Il a insisté sur le fait que la guerre de libération algérienne reste un exemple inspirant pour tous les peuples en quête d’indépendance, et que l’engagement de l’Algérie aujourd’hui se manifeste par son action diplomatique en faveur de la paix et de la sécurité sur le continent.
Pour Sidaoui, la diplomatie algérienne se distingue par son attachement au principe d’un « règlement africain des crises africaines ». Il a cité en exemple la crise libyenne, où l’Algérie a soutenu une solution « libyo-libyenne », sans ingérence étrangère, soulignant la nécessité d’une approche internalisée des conflits.
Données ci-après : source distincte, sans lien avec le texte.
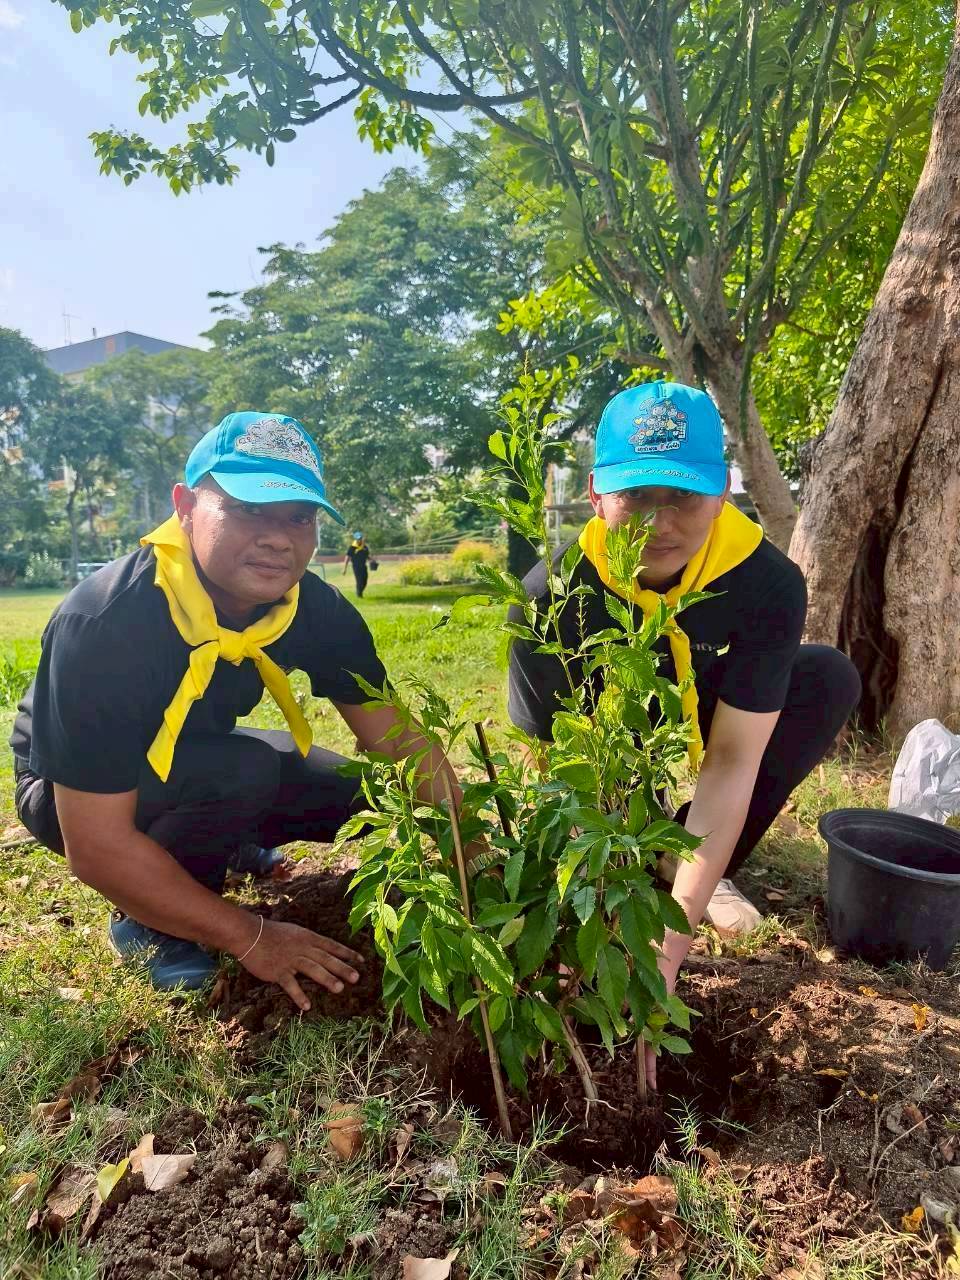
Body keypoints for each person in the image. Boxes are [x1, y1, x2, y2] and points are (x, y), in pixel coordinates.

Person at [10, 412, 467, 1008]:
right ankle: (149, 922)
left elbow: (396, 738)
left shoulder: (312, 608)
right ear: (184, 506)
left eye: (299, 517)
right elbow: (93, 845)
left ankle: (219, 837)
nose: (279, 538)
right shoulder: (105, 623)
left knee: (360, 791)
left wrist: (473, 849)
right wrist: (252, 936)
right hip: (67, 789)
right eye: (249, 509)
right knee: (240, 772)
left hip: (199, 752)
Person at [508, 382, 861, 1081]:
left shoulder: (765, 583)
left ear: (722, 492)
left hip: (707, 714)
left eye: (683, 496)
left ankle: (690, 867)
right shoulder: (552, 597)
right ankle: (634, 859)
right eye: (635, 495)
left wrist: (667, 947)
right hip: (610, 738)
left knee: (826, 677)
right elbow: (553, 766)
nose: (659, 522)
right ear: (596, 494)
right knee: (593, 803)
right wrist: (588, 904)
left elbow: (732, 760)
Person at [343, 531, 372, 598]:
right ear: (355, 539)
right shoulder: (352, 547)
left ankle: (359, 592)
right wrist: (345, 569)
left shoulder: (364, 547)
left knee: (365, 581)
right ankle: (359, 595)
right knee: (359, 581)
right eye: (358, 539)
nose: (359, 540)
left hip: (363, 566)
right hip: (356, 567)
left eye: (360, 538)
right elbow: (347, 558)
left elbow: (367, 556)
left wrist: (372, 560)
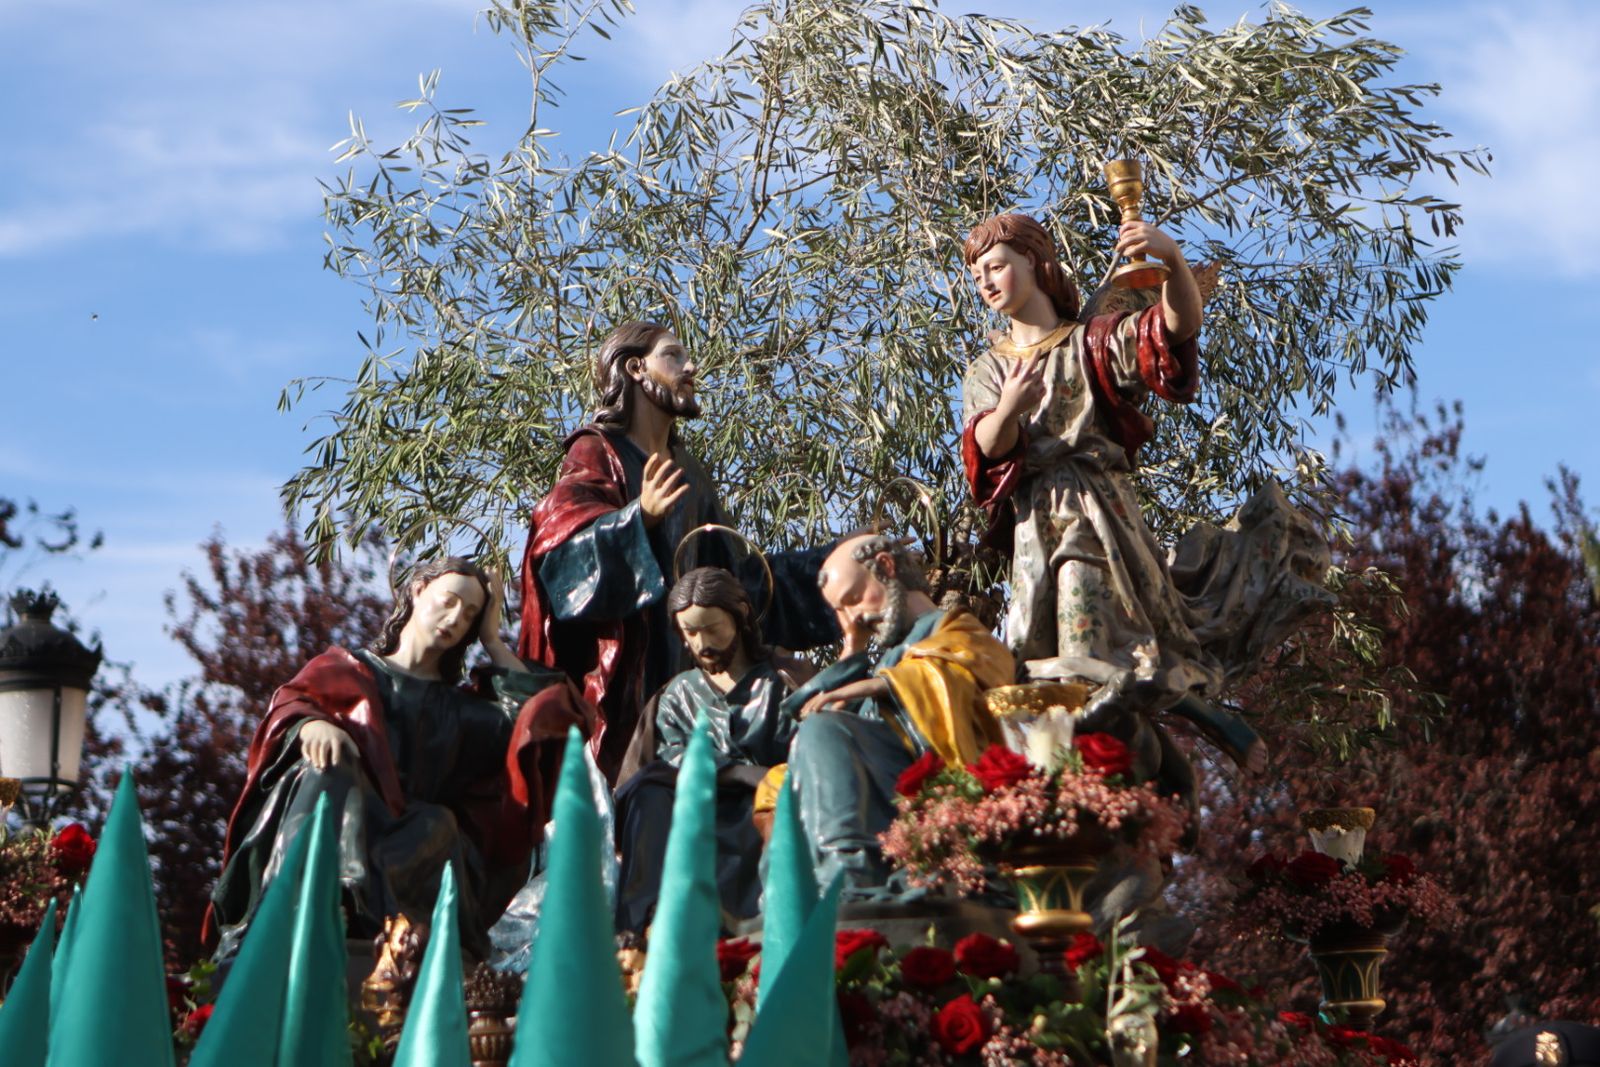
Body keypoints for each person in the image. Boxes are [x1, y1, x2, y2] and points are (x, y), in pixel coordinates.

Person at [960, 212, 1332, 719]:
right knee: (1034, 656)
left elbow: (1175, 328)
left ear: (1031, 261)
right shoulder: (989, 368)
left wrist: (1172, 259)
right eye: (978, 275)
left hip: (1097, 516)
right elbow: (985, 448)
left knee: (1086, 647)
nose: (986, 283)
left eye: (996, 267)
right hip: (1034, 525)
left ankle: (1098, 757)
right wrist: (1008, 408)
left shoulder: (1090, 342)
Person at [206, 558, 592, 962]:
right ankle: (294, 911)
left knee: (437, 824)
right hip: (343, 811)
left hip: (410, 838)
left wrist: (493, 641)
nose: (456, 617)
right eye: (449, 601)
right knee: (328, 768)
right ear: (416, 591)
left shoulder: (459, 710)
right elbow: (290, 706)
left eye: (471, 614)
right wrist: (310, 725)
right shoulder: (347, 671)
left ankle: (368, 929)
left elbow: (545, 718)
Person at [518, 321, 835, 785]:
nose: (691, 367)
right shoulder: (596, 451)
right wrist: (637, 519)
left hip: (689, 678)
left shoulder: (691, 474)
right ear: (634, 368)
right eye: (673, 356)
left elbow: (741, 580)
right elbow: (560, 565)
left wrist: (836, 568)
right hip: (622, 690)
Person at [785, 532, 1012, 890]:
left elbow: (989, 666)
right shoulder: (886, 657)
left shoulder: (952, 626)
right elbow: (815, 714)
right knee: (791, 767)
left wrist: (883, 684)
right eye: (842, 612)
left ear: (887, 568)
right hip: (881, 777)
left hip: (926, 770)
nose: (856, 617)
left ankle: (848, 873)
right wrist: (852, 649)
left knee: (822, 733)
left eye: (855, 599)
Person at [613, 566, 813, 932]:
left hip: (768, 804)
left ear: (740, 620)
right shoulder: (677, 696)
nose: (703, 642)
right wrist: (736, 772)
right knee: (648, 791)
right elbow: (665, 761)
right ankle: (641, 926)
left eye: (713, 628)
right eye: (691, 632)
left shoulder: (783, 680)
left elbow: (814, 746)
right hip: (697, 808)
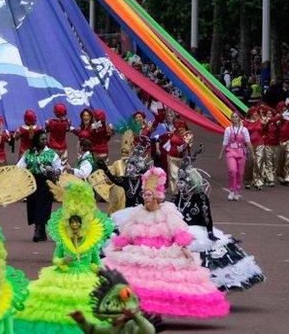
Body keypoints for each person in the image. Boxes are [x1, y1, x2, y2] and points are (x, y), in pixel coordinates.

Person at [102, 167, 230, 319]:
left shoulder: (167, 211)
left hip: (161, 255)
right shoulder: (139, 212)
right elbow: (128, 233)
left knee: (158, 285)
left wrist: (184, 249)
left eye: (148, 195)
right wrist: (118, 245)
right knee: (130, 280)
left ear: (156, 196)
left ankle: (153, 314)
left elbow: (177, 232)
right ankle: (139, 310)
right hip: (139, 255)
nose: (145, 197)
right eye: (144, 194)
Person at [14, 182, 114, 333]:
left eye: (77, 222)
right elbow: (55, 259)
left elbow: (96, 263)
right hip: (64, 275)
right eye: (72, 222)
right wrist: (63, 261)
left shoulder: (91, 243)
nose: (74, 225)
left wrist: (96, 269)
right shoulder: (63, 242)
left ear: (83, 223)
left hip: (87, 278)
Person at [173, 157, 265, 291]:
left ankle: (206, 287)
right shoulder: (178, 197)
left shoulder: (200, 197)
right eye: (179, 181)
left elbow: (207, 216)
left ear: (190, 181)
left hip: (198, 232)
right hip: (181, 233)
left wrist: (210, 233)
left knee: (207, 259)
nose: (180, 184)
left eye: (182, 181)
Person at [69, 268, 157, 334]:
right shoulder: (113, 327)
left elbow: (149, 331)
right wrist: (82, 321)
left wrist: (136, 317)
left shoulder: (132, 325)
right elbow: (94, 330)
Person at [15, 131, 61, 242]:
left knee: (43, 206)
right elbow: (19, 167)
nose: (45, 141)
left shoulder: (52, 154)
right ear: (36, 140)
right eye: (42, 139)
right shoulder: (28, 153)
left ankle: (38, 231)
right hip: (32, 183)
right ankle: (42, 232)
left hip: (46, 183)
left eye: (46, 139)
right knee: (33, 206)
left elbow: (59, 169)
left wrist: (52, 171)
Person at [220, 112, 252, 201]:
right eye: (233, 117)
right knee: (232, 170)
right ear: (231, 119)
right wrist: (220, 153)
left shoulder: (244, 130)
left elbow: (248, 142)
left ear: (239, 118)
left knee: (240, 173)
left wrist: (252, 153)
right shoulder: (228, 129)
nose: (234, 118)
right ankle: (231, 190)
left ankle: (237, 190)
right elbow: (225, 142)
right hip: (231, 151)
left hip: (241, 152)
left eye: (236, 117)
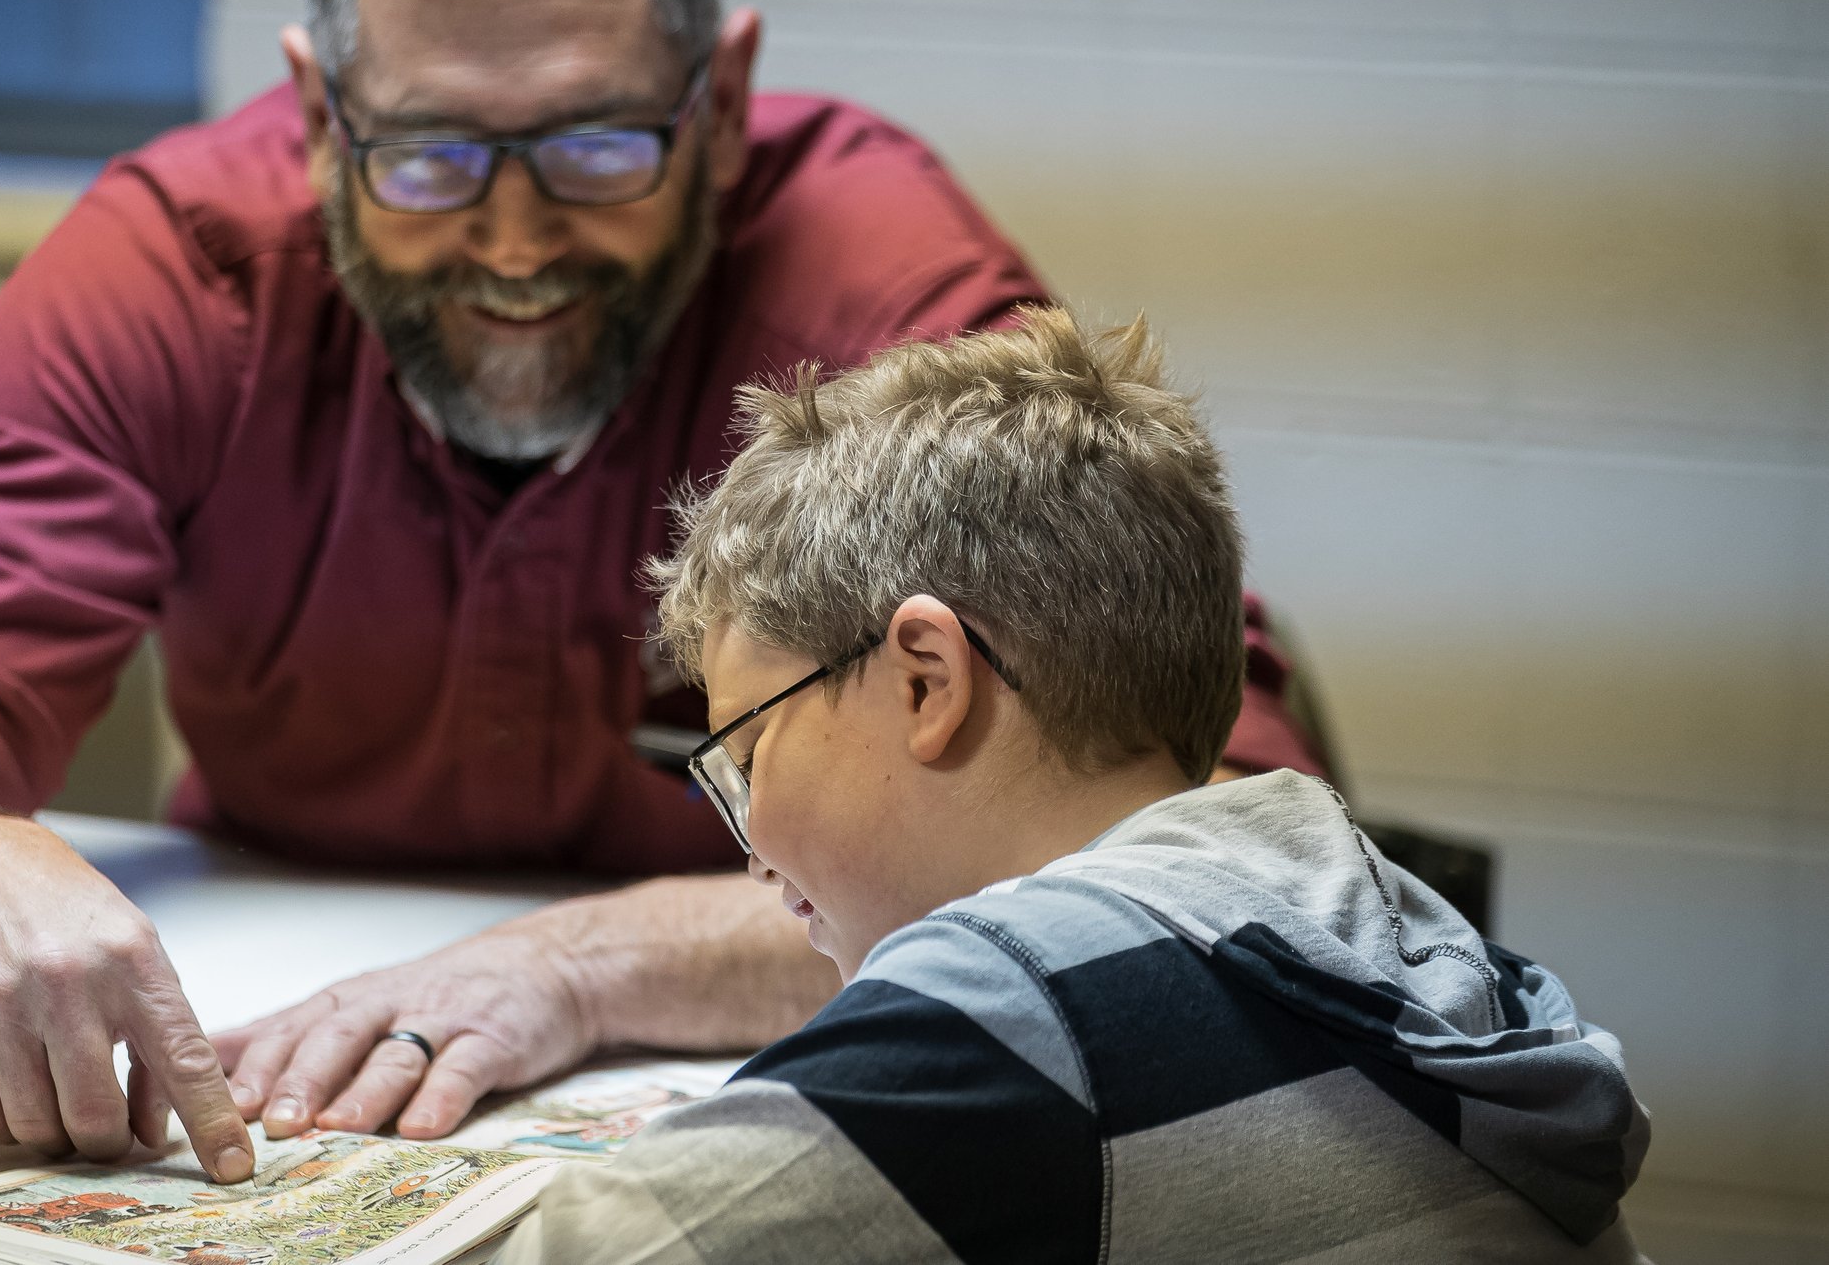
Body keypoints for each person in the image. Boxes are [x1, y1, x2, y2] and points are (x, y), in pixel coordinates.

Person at [0, 0, 1327, 1184]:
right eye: (425, 156)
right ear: (318, 111)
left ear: (723, 96)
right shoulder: (176, 273)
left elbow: (1205, 837)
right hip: (292, 1070)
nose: (515, 241)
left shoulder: (879, 284)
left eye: (597, 145)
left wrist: (582, 967)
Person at [495, 309, 1650, 1263]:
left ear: (925, 680)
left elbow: (606, 1243)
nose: (750, 849)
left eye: (746, 757)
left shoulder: (1028, 994)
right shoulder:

Cette position s’explique par la conviction profonde que seules les voix africaines, unifiées et souveraines, peuvent efficacement défendre les intérêts et l’indépendance du continent. D’après Sidaoui, recourir à des acteurs extérieurs revient à perdre la maîtrise des destinées africaines.
Le débat sur la mémoire coloniale reste central. Selon l’intervenant, l’Algérie incarne la posture d’un État qui refuse l’oubli et revendique justice pour les crimes commis durant la colonisation. Elle exige des excuses et des réparations, face à une tentative de certains anciens colonisateurs de tourner la page sans assumer le passé.
Il a rappelé que l’Afrique a le droit légitime – moral et historique – d’exiger la reconnaissance des souffrances infligées à ses peuples et de demander des compensations, que ce soit via des excuses, des restitutions ou un soutien au développement, pour réparer les séquelles du colonialisme.
Pour bâtir un avenir solide, Sidaoui appelle à l’unité africaine autour de trois grands piliers : intégration économique à travers le développement d’un marché africain commun, le soutien aux petites et moyennes entreprises, la promotion des industries locales et la réduction de la dépendance extérieure ; une union politique avec le renforcement de la coordination africaine dans les forums internationaux, l’harmonisation des positions africaines et élaboration de politiques communes face aux défis contemporains. La justice historique et les réparations sont le dernier pilier avec l’adoption d’une position continentale commune sur la condamnation du colonialisme et ses crimes, l’instauration de mécanismes de réparation ainsi que la reconnaissance des droits des nations anciennement colonisées.
À ce cercle d’actions, s’ajoutent la lutte contre le terrorisme et l’extrémisme, la protection des droits humains, le respect de l’autodétermination des peuples, et la préservation de la souveraineté nationale – autant de défis pour lesquels, selon Sidaoui, l’Afrique doit agir unie, sans intervention extérieure.
En conclusion, il estime que l’Afrique ne doit dépendre de personne pour son développement et sa sécurité. L’Algérie, par son histoire et son engagement, se positionne comme un moteur de cette autonomie. Les défis, nombreux, sont perçus non comme des obstacles, mais comme des « sources de fierté et de motivation » pour poursuivre la voie d’une Afrique unie, libre, intégrée et souveraine.